Assignment:
Every entry must appear in the output exactly as it does here.

Dataset records:
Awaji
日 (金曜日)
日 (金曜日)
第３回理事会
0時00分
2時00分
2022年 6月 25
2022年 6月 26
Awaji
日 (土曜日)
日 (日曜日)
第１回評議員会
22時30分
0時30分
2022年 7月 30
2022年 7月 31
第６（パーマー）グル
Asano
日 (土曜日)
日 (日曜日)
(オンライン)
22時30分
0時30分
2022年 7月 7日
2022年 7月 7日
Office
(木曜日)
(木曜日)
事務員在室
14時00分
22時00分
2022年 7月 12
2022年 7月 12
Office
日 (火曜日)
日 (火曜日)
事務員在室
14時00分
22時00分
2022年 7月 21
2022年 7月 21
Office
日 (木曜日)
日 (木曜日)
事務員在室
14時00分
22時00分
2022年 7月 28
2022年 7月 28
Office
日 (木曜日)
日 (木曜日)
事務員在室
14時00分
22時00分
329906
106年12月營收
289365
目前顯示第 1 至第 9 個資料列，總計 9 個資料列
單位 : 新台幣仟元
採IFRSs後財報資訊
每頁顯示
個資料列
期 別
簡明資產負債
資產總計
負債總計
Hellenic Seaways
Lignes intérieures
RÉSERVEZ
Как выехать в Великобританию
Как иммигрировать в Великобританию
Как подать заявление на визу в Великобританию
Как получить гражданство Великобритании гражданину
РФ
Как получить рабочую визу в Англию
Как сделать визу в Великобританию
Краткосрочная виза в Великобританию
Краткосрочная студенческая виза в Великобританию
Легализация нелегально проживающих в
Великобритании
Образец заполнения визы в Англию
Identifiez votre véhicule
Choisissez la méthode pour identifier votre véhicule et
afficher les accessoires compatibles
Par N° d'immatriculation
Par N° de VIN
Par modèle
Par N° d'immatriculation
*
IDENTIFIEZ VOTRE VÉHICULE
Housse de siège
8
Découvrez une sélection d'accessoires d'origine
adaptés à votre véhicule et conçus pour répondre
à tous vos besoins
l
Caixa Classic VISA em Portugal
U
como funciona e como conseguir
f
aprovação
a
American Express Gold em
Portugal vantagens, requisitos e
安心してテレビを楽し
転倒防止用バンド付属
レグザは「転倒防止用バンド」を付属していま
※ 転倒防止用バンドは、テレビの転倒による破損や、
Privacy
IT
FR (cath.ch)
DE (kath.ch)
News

Exercise output:
Awaji
日 (金曜日)
日 (金曜日)
第３回理事会
0時00分
2時00分
2022年 6月 25
2022年 6月 26
Awaji
日 (土曜日)
日 (日曜日)
第１回評議員会
22時30分
0時30分
2022年 7月 30
2022年 7月 31
第６（パーマー）グル
Asano
日 (土曜日)
日 (日曜日)
(オンライン)
22時30分
0時30分
2022年 7月 7日
2022年 7月 7日
Office
(木曜日)
(木曜日)
事務員在室
14時00分
22時00分
2022年 7月 12
2022年 7月 12
Office
日 (火曜日)
日 (火曜日)
事務員在室
14時00分
22時00分
2022年 7月 21
2022年 7月 21
Office
日 (木曜日)
日 (木曜日)
事務員在室
14時00分
22時00分
2022年 7月 28
2022年 7月 28
Office
日 (木曜日)
日 (木曜日)
事務員在室
14時00分
22時00分
329906
106年12月營收
289365
目前顯示第 1 至第 9 個資料列，總計 9 個資料列
單位 : 新台幣仟元
採IFRSs後財報資訊
每頁顯示
個資料列
期 別
簡明資產負債
資產總計
負債總計
Hellenic Seaways
Lignes intérieures
RÉSERVEZ
Как выехать в Великобританию
Как иммигрировать в Великобританию
Как подать заявление на визу в Великобританию
Как получить гражданство Великобритании гражданину
РФ
Как получить рабочую визу в Англию
Как сделать визу в Великобританию
Краткосрочная виза в Великобританию
Краткосрочная студенческая виза в Великобританию
Легализация нелегально проживающих в
Великобритании
Образец заполнения визы в Англию
Identifiez votre véhicule
Choisissez la méthode pour identifier votre véhicule et
afficher les accessoires compatibles
Par N° d'immatriculation
Par N° de VIN
Par modèle
Par N° d'immatriculation
*
IDENTIFIEZ VOTRE VÉHICULE
Housse de siège
8
Découvrez une sélection d'accessoires d'origine
adaptés à votre véhicule et conçus pour répondre
à tous vos besoins
l
Caixa Classic VISA em Portugal
U
como funciona e como conseguir
f
aprovação
a
American Express Gold em
Portugal vantagens, requisitos e
安心してテレビを楽し
転倒防止用バンド付属
レグザは「転倒防止用バンド」を付属していま
※ 転倒防止用バンドは、テレビの転倒による破損や、
Privacy
IT
FR (cath.ch)
DE (kath.ch)
News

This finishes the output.